Anwar Firoz, Baker Syed Murtuza, Jabid Taskeed, Mehedi Hasan Md, Shoyaib Mohammad, Khan Haseena, Walshe Ray
Department of Computer Science and Engineering, East West University, Bangladesh.
BMC Bioinformatics. 2008 Oct 4;9:414. doi: 10.1186/1471-2105-9-414.
Eukaryotic promoter prediction using computational analysis techniques is one of the most difficult jobs in computational genomics that is essential for constructing and understanding genetic regulatory networks. The increased availability of sequence data for various eukaryotic organisms in recent years has necessitated for better tools and techniques for the prediction and analysis of promoters in eukaryotic sequences. Many promoter prediction methods and tools have been developed to date but they have yet to provide acceptable predictive performance. One obvious criteria to improve on current methods is to devise a better system for selecting appropriate features of promoters that distinguish them from non-promoters. Secondly improved performance can be achieved by enhancing the predictive ability of the machine learning algorithms used.
In this paper, a novel approach is presented in which 128 4-mer motifs in conjunction with a non-linear machine-learning algorithm utilising a Support Vector Machine (SVM) are used to distinguish between promoter and non-promoter DNA sequences. By applying this approach to plant, Drosophila, human, mouse and rat sequences, the classification model has showed 7-fold cross-validation percentage accuracies of 83.81%, 94.82%, 91.25%, 90.77% and 82.35% respectively. The high sensitivity and specificity value of 0.86 and 0.90 for plant; 0.96 and 0.92 for Drosophila; 0.88 and 0.92 for human; 0.78 and 0.84 for mouse and 0.82 and 0.80 for rat demonstrate that this technique is less prone to false positive results and exhibits better performance than many other tools. Moreover, this model successfully identifies location of promoter using TATA weight matrix.

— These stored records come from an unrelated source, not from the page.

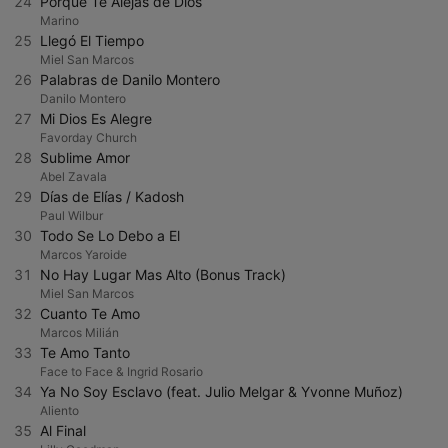
24
Porque Te Alejas de Dios
Marino
25
Llegó El Tiempo
Miel San Marcos
26
Palabras de Danilo Montero
Danilo Montero
27
Mi Dios Es Alegre
Favorday Church
28
Sublime Amor
Abel Zavala
29
Días de Elías / Kadosh
Paul Wilbur
30
Todo Se Lo Debo a El
Marcos Yaroide
31
No Hay Lugar Mas Alto (Bonus Track)
Miel San Marcos
32
Cuanto Te Amo
Marcos Milián
33
Te Amo Tanto
Face to Face & Ingrid Rosario
34
Ya No Soy Esclavo (feat. Julio Melgar & Yvonne Muñoz)
Aliento
35
Al Final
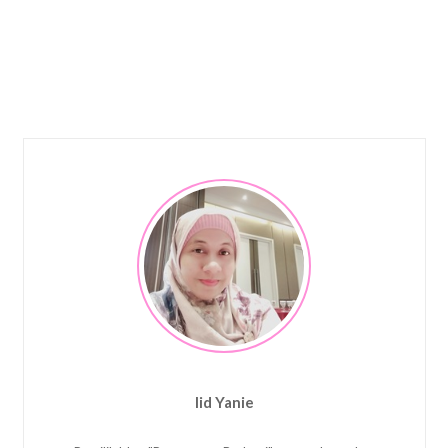
Iid Yanie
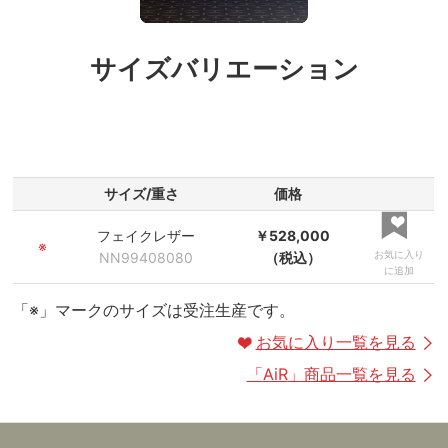
サイズバリエーション
サイズ/重さ
価格
フェイクレザー
￥528,000
※
お気に入り
NN99408080
（税込）
に追加
「※」マークのサイズは受注生産です。
お気に入り一覧を見る
「
AiR
」商品一覧を見る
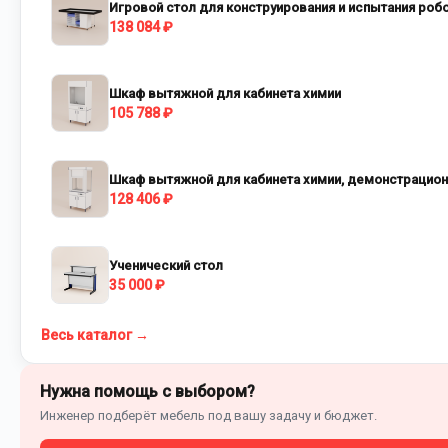
Игровой стол для конструирования и испытания роб
138 084 ₽
Шкаф вытяжной для кабинета химии
105 788 ₽
Шкаф вытяжной для кабинета химии, демонстрацио
128 406 ₽
Ученический стол
35 000 ₽
Весь каталог →
Нужна помощь с выбором?
Инженер подберёт мебель под вашу задачу и бюджет.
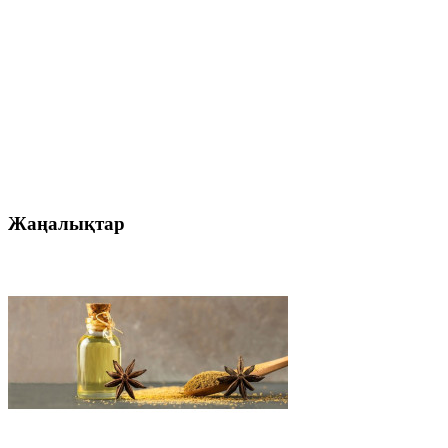
Жаңалықтар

The high sensitivity and specificity indicate that 4-mer frequencies in conjunction with supervised machine-learning methods can be beneficial in the identification of RNA pol II promoters comparative to other methods. This approach can be extended to identify promoters in sequences for other eukaryotic genomes.

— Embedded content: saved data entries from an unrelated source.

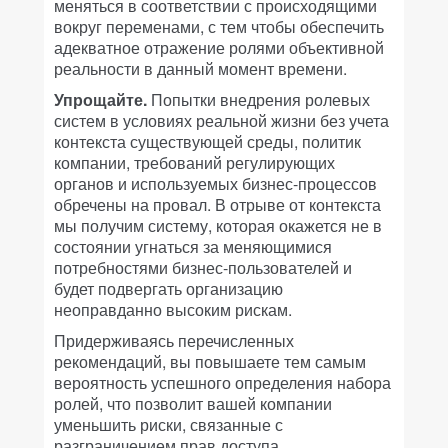
меняться в соответствии с происходящими
вокруг переменами, с тем чтобы обеспечить
адекватное отражение ролями объективной
реальности в данный момент времени.
Упрощайте.
Попытки внедрения ролевых
систем в условиях реальной жизни без учета
контекста существующей среды, политик
компании, требований регулирующих
органов и используемых бизнес-процессов
обречены на провал. В отрыве от контекста
мы получим систему, которая окажется не в
состоянии угнаться за меняющимися
потребностями бизнес-пользователей и
будет подвергать организацию
неоправданно высоким рискам.
Придерживаясь перечисленных
рекомендаций, вы повышаете тем самым
вероятность успешного определения набора
ролей, что позволит вашей компании
уменьшить риски, связанные с
разграничением прав доступа,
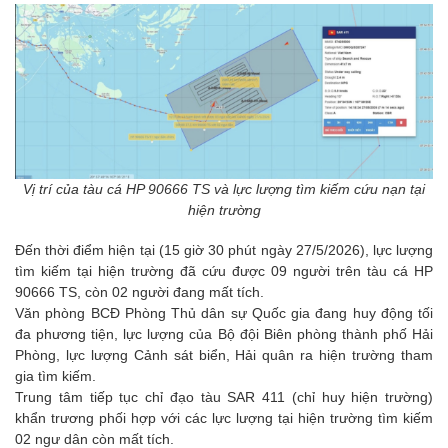
Vị trí của tàu cá HP 90666 TS và lực lượng tìm kiếm cứu nạn tại
hiện trường
Đến thời điểm hiện tại (15 giờ 30 phút ngày 27/5/2026), lực lượng
tìm kiếm tại hiện trường đã cứu được 09 người trên tàu cá HP
90666 TS, còn 02 người đang mất tích.
Văn phòng BCĐ Phòng Thủ dân sự Quốc gia đang huy động tối
đa phương tiện, lực lượng của Bộ đội Biên phòng thành phố Hải
Phòng, lực lượng Cảnh sát biển, Hải quân ra hiện trường tham
gia tìm kiếm.
Trung tâm tiếp tục chỉ đạo tàu SAR 411 (chỉ huy hiện trường)
khẩn trương phối hợp với các lực lượng tại hiện trường tìm kiếm
02 ngư dân còn mất tích.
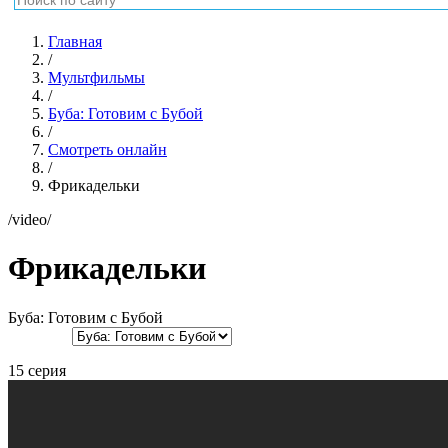
Главная
/
Мультфильмы
/
Буба: Готовим с Бубой
/
Смотреть онлайн
/
Фрикадельки
/video/
Фрикадельки
Буба: Готовим с Бубой
15 серия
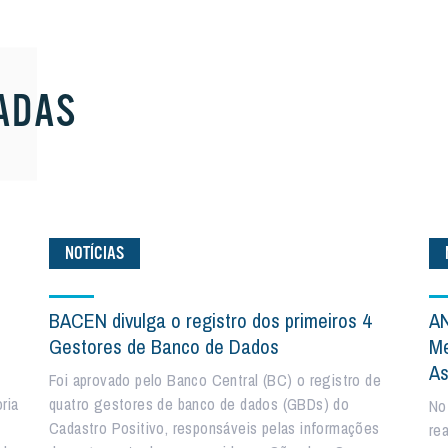
ADAS
NOTÍCIAS
BACEN divulga o registro dos primeiros 4
AN
Gestores de Banco de Dados
Me
As
Foi aprovado pelo Banco Central (BC) o registro de
ria
quatro gestores de banco de dados (GBDs) do
No
Cadastro Positivo, responsáveis pelas informações
re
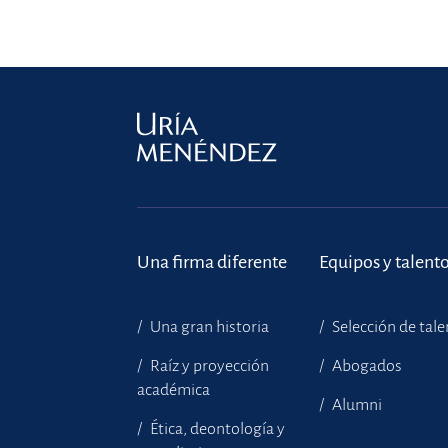
Una firma diferente
Equipos y talent
Una gran historia
Selección de tal
Raíz y proyección
Abogados
académica
Alumni
Ética, deontología y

利用计算分析技术进行真核生物启动子预测是计算基因组学中最困难的任务之一,对于构建和理解基因调控网络至关重要。近年来,各种真核生物序列数据的可用性不断增加,因此需要更好的工具和技术来预测和分析真核生物序列中的启动子。到目前为止,已经开发了许多启动子预测方法和工具,但它们尚未提供可接受的预测性能。改进当前方法的一个明显标准是设计一个更好的系统来选择启动子的适当特征,以将它们与非启动子区分开来。其次,可以通过提高所使用的机器学习算法的预测能力来实现性能提升。

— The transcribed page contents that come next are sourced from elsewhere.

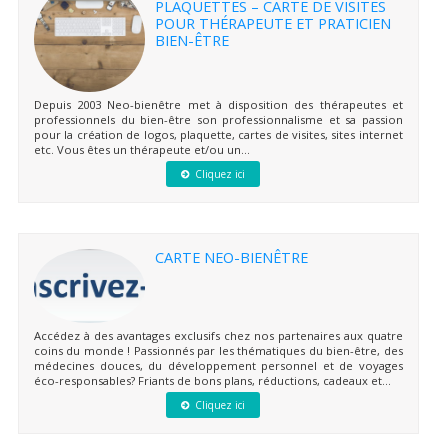
PLAQUETTES – CARTE DE VISITES
POUR THÉRAPEUTE ET PRATICIEN
BIEN-ÊTRE
Depuis 2003 Neo-bienêtre met à disposition des thérapeutes et
professionnels du bien-être son professionnalisme et sa passion
pour la création de logos, plaquette, cartes de visites, sites internet
etc. Vous êtes un thérapeute et/ou un...
Cliquez ici
CARTE NEO-BIENÊTRE
Accédez à des avantages exclusifs chez nos partenaires aux quatre
coins du monde ! Passionnés par les thématiques du bien-être, des
médecines douces, du développement personnel et de voyages
éco-responsables? Friants de bons plans, réductions, cadeaux et...
Cliquez ici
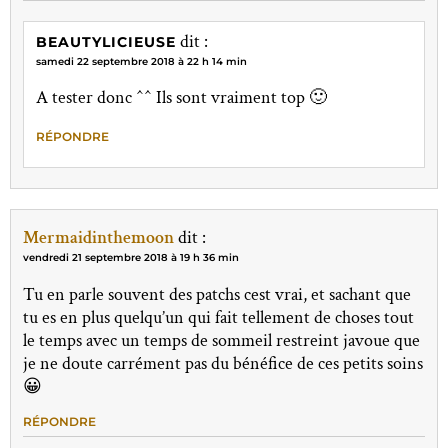
dit :
BEAUTYLICIEUSE
samedi 22 septembre 2018 à 22 h 14 min
A tester donc ^^ Ils sont vraiment top 🙂
RÉPONDRE
Mermaidinthemoon
dit :
vendredi 21 septembre 2018 à 19 h 36 min
Tu en parle souvent des patchs cest vrai, et sachant que
tu es en plus quelqu’un qui fait tellement de choses tout
le temps avec un temps de sommeil restreint javoue que
je ne doute carrément pas du bénéfice de ces petits soins
😀
RÉPONDRE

本文提出了一种新方法,其中结合使用128个四联体基序和利用支持向量机(SVM)的非线性机器学习算法来区分启动子和非启动子DNA序列。通过将这种方法应用于植物、果蝇、人类、小鼠和大鼠序列,分类模型分别显示出7折交叉验证准确率为83.81%、94.82%、91.25%、90.77%和82.35%。植物的高灵敏度和特异性值分别为0.86和0.90;果蝇为0.96和0.92;人类为0.88和0.92;小鼠为0.78和0.84;大鼠为0.82和0.80,这表明该技术不太容易产生假阳性结果,并且比许多其他工具表现更好。此外,该模型使用TATA权重矩阵成功识别了启动子的位置。
高灵敏度和特异性表明,与其他方法相比,四联体频率结合监督机器学习方法有助于识别RNA聚合酶II启动子。这种方法可以扩展到识别其他真核生物基因组序列中的启动子。